Somut uyuşmazlıkta davacının 25.11.2007 tarihinde işverene ait aracı geri vitesle kullanırken, işverenin diğer bir aracına çarptığı, işveren ait araçta faturaya göre hasar gören parça ve işçilik gideri dahil 3.686,29 TL zarar meydana geldiğinin 02.12.2007 tarihinde bildirildiği, davacının bu nedenle 04.12.2007 tarihinde savunmasının alındığı, davacının savunmasında havanın sisli olması nedeni ile arkadaki aracı göremediğini beyan ettiği, iş sözleşmesinin 28.12.2007 tarihinde bu nedenle feshedildiği anlaşılmaktadır.
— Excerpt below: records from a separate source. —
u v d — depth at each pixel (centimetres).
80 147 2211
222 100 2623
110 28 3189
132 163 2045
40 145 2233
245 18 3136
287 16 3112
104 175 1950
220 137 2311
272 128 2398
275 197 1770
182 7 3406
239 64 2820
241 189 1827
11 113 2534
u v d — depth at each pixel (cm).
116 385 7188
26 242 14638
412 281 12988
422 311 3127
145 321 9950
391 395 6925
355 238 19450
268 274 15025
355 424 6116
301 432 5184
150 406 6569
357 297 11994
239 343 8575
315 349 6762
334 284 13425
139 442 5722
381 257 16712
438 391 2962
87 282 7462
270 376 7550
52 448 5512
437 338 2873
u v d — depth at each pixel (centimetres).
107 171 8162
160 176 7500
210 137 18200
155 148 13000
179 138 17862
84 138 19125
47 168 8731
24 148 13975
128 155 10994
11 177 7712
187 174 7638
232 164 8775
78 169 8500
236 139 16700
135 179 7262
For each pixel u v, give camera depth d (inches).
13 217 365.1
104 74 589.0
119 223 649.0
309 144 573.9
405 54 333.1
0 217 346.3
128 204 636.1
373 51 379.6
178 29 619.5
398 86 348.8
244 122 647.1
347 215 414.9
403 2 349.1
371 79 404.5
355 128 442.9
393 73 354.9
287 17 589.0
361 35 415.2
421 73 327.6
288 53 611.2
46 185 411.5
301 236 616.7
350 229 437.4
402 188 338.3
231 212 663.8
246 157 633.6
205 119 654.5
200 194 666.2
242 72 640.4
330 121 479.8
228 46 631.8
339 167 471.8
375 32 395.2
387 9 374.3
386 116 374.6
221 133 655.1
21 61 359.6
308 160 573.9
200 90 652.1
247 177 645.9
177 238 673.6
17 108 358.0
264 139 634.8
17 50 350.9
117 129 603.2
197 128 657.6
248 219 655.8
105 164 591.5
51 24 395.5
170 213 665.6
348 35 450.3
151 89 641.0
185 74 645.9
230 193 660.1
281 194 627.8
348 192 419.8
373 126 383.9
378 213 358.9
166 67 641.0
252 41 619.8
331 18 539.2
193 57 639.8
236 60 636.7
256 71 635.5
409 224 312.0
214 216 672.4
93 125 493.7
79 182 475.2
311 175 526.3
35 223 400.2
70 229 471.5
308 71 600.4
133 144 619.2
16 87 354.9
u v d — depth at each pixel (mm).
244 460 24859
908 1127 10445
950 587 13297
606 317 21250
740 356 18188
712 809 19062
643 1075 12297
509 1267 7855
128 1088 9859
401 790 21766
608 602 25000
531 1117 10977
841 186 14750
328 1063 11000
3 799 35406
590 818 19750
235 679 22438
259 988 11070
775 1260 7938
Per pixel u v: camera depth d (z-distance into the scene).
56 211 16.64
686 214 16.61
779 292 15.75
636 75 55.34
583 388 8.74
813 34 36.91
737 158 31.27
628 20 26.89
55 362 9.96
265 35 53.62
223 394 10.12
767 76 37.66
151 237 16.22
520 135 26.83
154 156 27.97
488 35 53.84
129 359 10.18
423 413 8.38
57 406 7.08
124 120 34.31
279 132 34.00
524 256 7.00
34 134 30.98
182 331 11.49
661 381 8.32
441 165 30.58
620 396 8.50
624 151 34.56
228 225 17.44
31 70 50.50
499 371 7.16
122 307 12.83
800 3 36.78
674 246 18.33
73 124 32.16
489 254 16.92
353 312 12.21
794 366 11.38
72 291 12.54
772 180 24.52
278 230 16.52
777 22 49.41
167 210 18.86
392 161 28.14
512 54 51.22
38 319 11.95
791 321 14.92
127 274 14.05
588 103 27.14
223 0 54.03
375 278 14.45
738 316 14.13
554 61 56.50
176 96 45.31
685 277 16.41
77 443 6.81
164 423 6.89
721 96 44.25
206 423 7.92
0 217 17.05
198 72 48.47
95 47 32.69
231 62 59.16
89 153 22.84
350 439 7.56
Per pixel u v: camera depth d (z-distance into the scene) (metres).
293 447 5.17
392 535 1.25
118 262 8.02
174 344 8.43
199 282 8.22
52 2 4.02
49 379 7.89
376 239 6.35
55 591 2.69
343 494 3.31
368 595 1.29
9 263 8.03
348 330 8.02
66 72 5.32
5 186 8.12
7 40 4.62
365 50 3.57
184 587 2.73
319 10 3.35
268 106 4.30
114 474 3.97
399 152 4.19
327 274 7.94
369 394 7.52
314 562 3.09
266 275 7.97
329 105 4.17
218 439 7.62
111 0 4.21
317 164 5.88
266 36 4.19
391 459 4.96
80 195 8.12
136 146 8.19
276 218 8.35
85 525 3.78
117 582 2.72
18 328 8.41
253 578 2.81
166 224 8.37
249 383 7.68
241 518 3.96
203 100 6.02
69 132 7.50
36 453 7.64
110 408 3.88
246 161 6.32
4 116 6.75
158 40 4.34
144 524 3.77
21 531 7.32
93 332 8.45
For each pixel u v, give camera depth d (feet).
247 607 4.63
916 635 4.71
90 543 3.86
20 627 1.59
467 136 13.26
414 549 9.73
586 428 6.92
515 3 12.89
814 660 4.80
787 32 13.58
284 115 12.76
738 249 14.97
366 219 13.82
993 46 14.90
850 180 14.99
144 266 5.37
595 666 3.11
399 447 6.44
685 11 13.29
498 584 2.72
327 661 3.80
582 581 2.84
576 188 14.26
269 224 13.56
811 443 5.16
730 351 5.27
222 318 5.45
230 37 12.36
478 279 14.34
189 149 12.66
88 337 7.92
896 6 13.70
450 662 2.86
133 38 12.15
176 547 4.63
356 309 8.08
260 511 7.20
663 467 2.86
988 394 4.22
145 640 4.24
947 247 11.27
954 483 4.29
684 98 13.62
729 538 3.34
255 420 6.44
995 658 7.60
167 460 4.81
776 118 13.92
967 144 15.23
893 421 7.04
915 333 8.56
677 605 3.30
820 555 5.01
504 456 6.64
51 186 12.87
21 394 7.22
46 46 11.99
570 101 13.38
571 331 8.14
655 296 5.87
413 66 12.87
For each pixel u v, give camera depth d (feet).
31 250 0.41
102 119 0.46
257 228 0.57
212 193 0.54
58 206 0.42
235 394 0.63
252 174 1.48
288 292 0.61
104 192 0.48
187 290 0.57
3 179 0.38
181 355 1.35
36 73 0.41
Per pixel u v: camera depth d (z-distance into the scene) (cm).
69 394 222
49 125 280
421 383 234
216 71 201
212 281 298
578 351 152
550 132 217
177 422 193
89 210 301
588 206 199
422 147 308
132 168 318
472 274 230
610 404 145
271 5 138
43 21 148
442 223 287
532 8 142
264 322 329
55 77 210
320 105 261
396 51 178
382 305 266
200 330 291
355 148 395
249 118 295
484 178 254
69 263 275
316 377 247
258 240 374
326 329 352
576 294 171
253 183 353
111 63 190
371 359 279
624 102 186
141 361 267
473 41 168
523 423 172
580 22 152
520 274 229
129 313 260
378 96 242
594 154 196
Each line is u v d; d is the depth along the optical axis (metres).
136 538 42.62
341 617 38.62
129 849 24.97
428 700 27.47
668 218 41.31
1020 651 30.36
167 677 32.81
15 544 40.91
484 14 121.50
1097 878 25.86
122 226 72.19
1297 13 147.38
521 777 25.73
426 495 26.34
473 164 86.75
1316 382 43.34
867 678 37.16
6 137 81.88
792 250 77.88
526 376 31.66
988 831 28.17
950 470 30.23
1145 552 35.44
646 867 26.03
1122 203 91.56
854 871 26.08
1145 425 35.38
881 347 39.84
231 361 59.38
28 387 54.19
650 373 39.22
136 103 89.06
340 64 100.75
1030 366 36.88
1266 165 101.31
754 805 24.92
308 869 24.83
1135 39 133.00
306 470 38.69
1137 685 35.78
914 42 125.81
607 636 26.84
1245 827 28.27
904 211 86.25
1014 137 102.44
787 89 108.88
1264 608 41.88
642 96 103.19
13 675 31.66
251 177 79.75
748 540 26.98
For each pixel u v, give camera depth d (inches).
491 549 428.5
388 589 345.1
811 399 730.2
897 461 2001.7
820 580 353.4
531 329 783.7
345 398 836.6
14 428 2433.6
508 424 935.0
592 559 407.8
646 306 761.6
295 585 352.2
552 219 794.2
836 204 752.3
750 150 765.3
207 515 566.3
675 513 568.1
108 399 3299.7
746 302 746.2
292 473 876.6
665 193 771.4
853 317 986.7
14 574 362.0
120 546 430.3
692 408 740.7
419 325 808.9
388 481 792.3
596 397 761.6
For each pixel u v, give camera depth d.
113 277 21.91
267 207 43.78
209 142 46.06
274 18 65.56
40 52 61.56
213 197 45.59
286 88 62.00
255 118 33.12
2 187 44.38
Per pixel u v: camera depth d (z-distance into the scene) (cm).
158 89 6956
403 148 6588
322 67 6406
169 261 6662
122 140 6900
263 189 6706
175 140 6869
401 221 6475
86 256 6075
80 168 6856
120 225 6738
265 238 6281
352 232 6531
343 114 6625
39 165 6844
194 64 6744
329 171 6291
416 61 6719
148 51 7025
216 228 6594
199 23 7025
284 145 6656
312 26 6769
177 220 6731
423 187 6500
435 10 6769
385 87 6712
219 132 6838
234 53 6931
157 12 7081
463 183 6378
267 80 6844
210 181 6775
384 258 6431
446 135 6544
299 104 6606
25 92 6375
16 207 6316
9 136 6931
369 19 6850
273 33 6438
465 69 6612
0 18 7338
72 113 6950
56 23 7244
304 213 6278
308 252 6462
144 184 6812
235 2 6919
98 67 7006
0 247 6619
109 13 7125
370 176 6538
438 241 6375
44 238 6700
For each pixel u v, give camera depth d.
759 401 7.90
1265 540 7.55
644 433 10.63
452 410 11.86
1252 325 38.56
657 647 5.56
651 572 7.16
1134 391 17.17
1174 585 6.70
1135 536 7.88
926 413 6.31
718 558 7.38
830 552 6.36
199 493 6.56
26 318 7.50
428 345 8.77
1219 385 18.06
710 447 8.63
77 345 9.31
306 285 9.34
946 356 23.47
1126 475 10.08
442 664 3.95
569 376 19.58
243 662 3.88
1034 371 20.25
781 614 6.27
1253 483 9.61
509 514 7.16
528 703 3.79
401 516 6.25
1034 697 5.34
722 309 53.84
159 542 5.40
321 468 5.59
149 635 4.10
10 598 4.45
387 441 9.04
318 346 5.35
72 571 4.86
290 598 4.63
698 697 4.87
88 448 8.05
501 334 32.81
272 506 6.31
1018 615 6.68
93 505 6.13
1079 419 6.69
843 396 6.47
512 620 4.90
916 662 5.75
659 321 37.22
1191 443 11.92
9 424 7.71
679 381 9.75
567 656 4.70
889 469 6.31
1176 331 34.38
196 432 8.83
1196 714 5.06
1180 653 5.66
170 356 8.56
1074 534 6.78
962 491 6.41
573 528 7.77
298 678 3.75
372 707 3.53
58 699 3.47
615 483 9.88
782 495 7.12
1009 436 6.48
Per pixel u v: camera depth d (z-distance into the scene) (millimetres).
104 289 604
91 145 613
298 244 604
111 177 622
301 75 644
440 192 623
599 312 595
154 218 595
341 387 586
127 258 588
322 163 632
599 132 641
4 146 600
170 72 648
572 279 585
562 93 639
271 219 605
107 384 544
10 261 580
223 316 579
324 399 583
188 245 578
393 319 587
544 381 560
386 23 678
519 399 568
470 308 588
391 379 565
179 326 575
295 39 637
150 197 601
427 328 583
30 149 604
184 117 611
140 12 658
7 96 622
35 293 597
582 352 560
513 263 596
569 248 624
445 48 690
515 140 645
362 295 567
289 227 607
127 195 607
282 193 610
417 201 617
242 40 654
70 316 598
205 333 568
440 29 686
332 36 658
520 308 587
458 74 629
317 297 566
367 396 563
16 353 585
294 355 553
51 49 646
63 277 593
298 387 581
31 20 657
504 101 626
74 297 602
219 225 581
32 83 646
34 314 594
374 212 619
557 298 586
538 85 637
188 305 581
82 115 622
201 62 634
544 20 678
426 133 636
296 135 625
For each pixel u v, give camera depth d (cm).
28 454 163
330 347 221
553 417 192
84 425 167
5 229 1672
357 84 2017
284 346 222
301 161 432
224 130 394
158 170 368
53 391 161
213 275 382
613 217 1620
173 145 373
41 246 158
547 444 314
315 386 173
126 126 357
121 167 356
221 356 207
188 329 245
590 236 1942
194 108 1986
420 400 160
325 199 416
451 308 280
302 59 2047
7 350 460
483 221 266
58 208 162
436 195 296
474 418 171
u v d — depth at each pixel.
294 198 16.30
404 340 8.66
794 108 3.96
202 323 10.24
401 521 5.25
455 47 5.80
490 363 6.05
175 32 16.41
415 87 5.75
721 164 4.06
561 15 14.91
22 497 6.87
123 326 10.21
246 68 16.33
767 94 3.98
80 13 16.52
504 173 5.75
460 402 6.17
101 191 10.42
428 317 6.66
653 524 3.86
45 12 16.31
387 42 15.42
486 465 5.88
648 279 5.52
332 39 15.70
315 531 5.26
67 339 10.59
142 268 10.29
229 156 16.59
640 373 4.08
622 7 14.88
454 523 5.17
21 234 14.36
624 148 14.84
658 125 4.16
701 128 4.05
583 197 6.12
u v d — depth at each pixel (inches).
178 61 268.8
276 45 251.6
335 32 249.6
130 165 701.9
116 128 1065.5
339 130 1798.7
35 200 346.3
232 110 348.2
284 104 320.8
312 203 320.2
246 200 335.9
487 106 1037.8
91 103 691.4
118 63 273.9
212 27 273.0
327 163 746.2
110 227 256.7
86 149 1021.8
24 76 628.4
Öncelikle hasar ve kusur oranı açısından uzman bilirkişi marifet ile keşif yapılmadan kusur oranına göre feshin 4857 sayılı İş Kanunu’nun 25/II. ı maddesi kapsamında kalıp kalmadığı, kalmış ise feshe yetkili makamın öğrendiği tarihten itibaren fesih hakkının hak düşürücü süre içinde kullanılıp kullanılmadığı belirlenmeden yazılı şekilde karar verilmesi hatalıdır. Diğer taraftan, haklı nedenle fesih için 4857 sayılı İş Kanunu’nun 26. Maddesinde öngörülen hak düşürücü sürenin, geçerli nedenle fesih için dikkate alınması da isabetsizdir. Zira fesih haklı neden kabul edilmese bile, işyerinde olumsuzluklara yol açmış ve iş sözleşmesinin devamı işveren açısından beklenmez bir hal almışsa, feshin geçerli nedene dayandığının kabulü gerekecektir. Davacının ihmali ve kusuru ile verdiği zarar 30 günlük ücretinden az veya 6 günlük hak düşürücü süre içinde fesih hakkının kullanılmaması nedeni ile haklı neden kabul edilemeyecek davranış, işyerinde olumsuzluklara neden olmaya devam ediyor ise feshin geçerli nedene dayandığı kabul edilmelidir. Eksik inceleme ile yazılı şekilde davanın kabulü hatalıdır.
SONUÇ: Temyiz olunan kararın yukarıda yazılı sebepten BOZULMASINA, peşin alınan temyiz harcının istek halinde ilgiliye iadesine,01.02 .2010 gününde oybirliğiyle karar verildi.